= Buchta Dancers =

Canadian dance group

The Buchta Dancers were a troupe of ballroom, folk, and square dancers led by Gunter (1924-1997) and Irma Buchta. They gained fame for their regular performances on the Canadian folk music TV variety show Don Messer's Jubilee.

== Gunter Buchta ==
Gunter Peter Buchta, the founder of the Buchta Dancers, was born in Pelaun, Germany, in 1924. After suffering a leg wound on the Russian front during World War II. He turned to dancing as a form of therapy, which subsequently became his lifelong passion. Gunter and his wife, Irma, immigrated to Canada in 1950. In Canada, he played a significant role in the dance community, including organizing the ballroom dance department at the Maritime Conservatory of Music and founding the Corte Club and the Ballroom Dancing Club of Halifax.

Gunter Buchta's contributions to dance extended beyond his performances. He served as the first head of the ballroom branch of the Canadian Dance Teachers' Association and held a fellowship from the Dance Teachers' Association of Great Britain. He was also a founder of the Canadian Championship for Ballroom Dancing and served as a judge both nationally and internationally.

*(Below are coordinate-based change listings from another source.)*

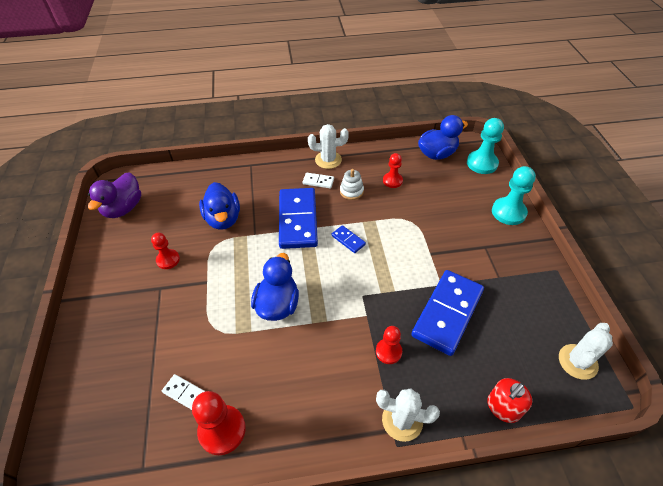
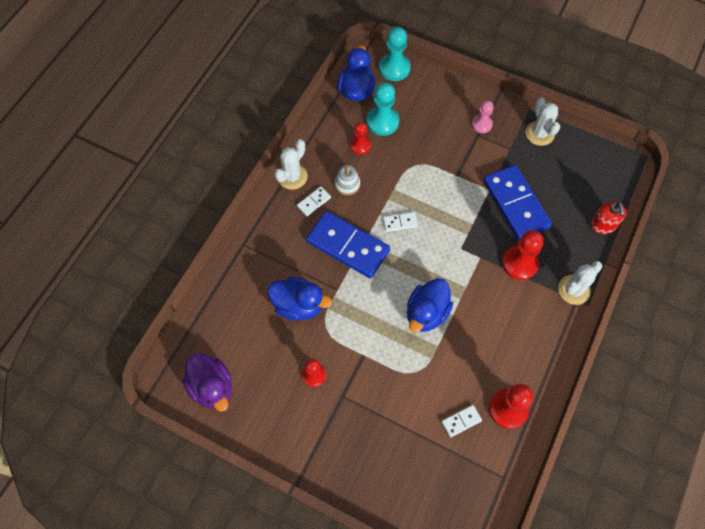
camera: 55 degrees left, 15 degrees up
(277, 304) = (426, 313): blue duck -> blue duck turned 105 degrees counterclockwise
(348, 240) = (400, 222): blue domino -> white domino
(388, 351) = (519, 263): red pawn -> red pawn, size x1.59
(498, 244) = (482, 124): none -> pink pawn
(508, 212) = (458, 93): turquoise pawn -> turquoise pawn (382, 122)
(577, 362) = (602, 158): white cactus -> white cactus (539, 133)

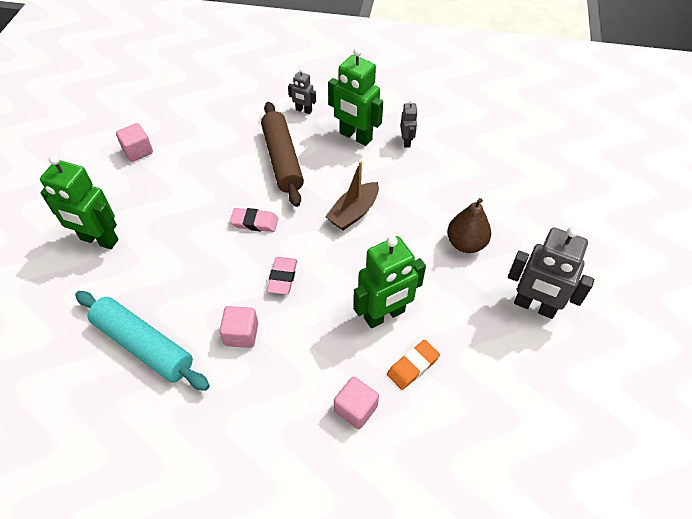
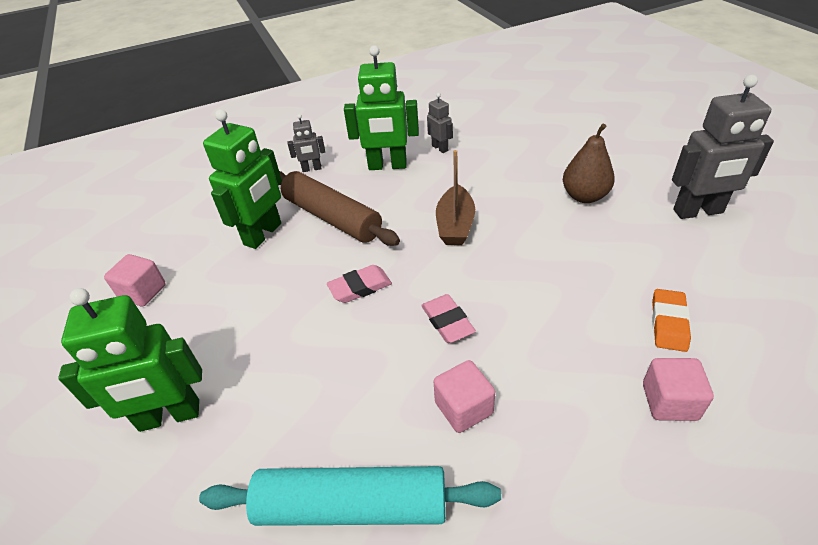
camera: 30 degrees left, 10 degrees down
(384, 315) = (588, 294): green robot -> green robot (263, 234)

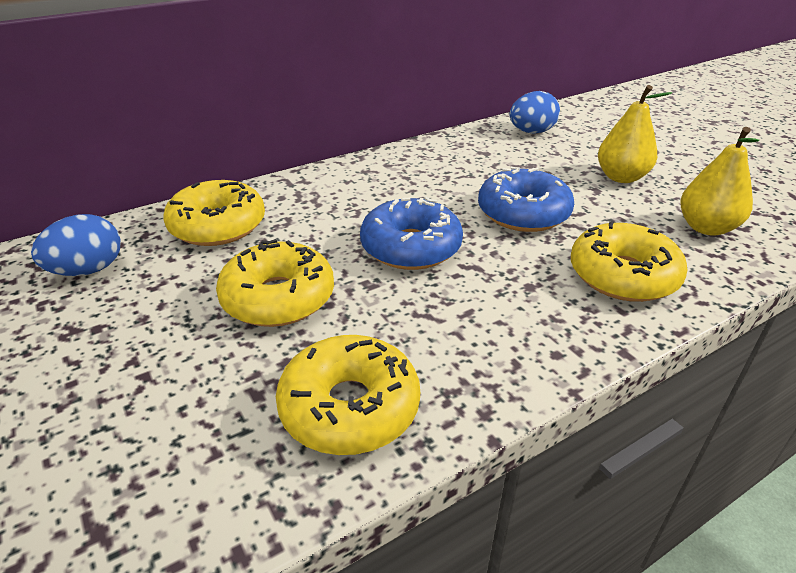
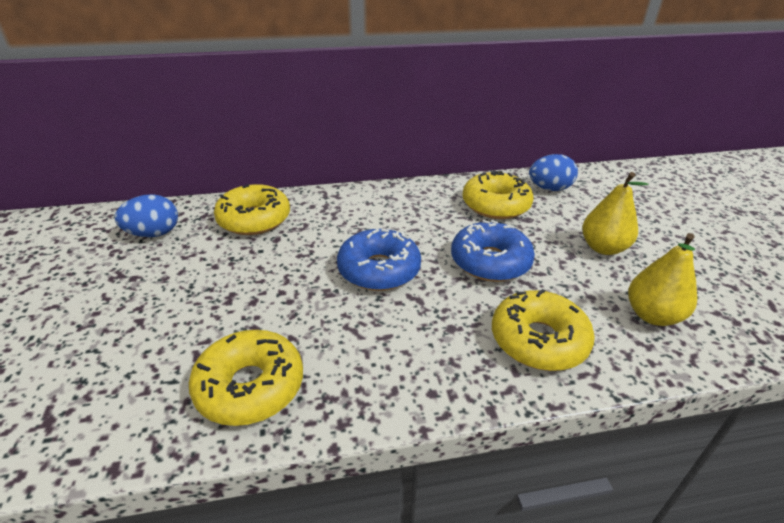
camera: 20 degrees right, 0 degrees up
(278, 298) = (258, 286): yellow donut -> yellow donut (495, 205)

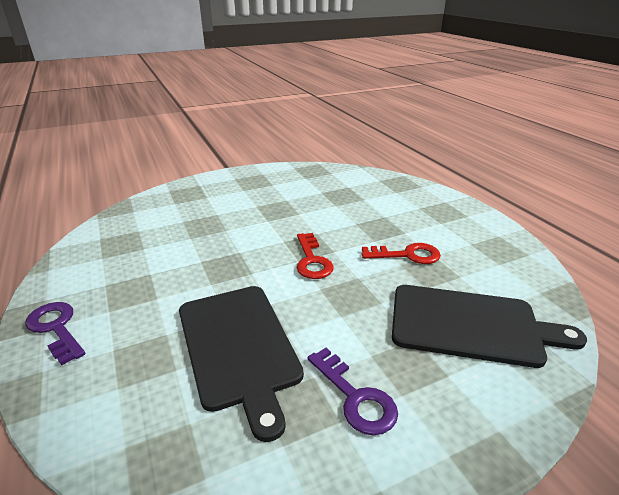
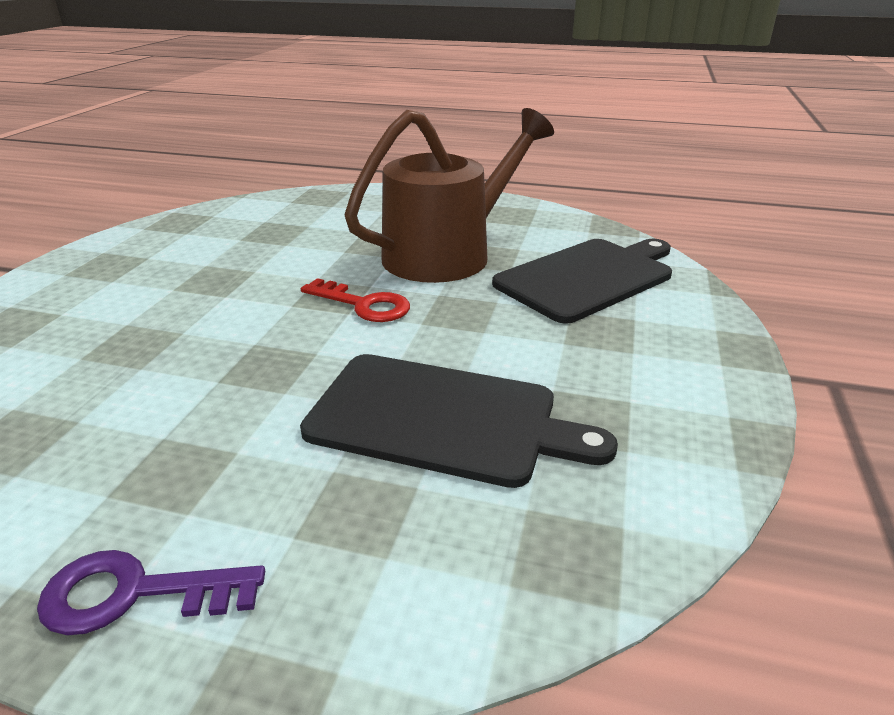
camera: 50 degrees left, 0 degrees up
(355, 397) = (609, 377): purple key -> none
(407, 255) = (447, 254): red key -> brown watering can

Gunter Buchta died in Halifax on July 3, 1997.

== The Buchta Dancers ==
The Buchta Dancers are most famously known for their performances on Don Messer's Jubilee, a popular Canadian folk music TV variety show. The Buchta Dancers were regular performers on the show from 1954 to 1971, adding a distinct dance element that complemented the musical performances by Don Messer and His Islanders.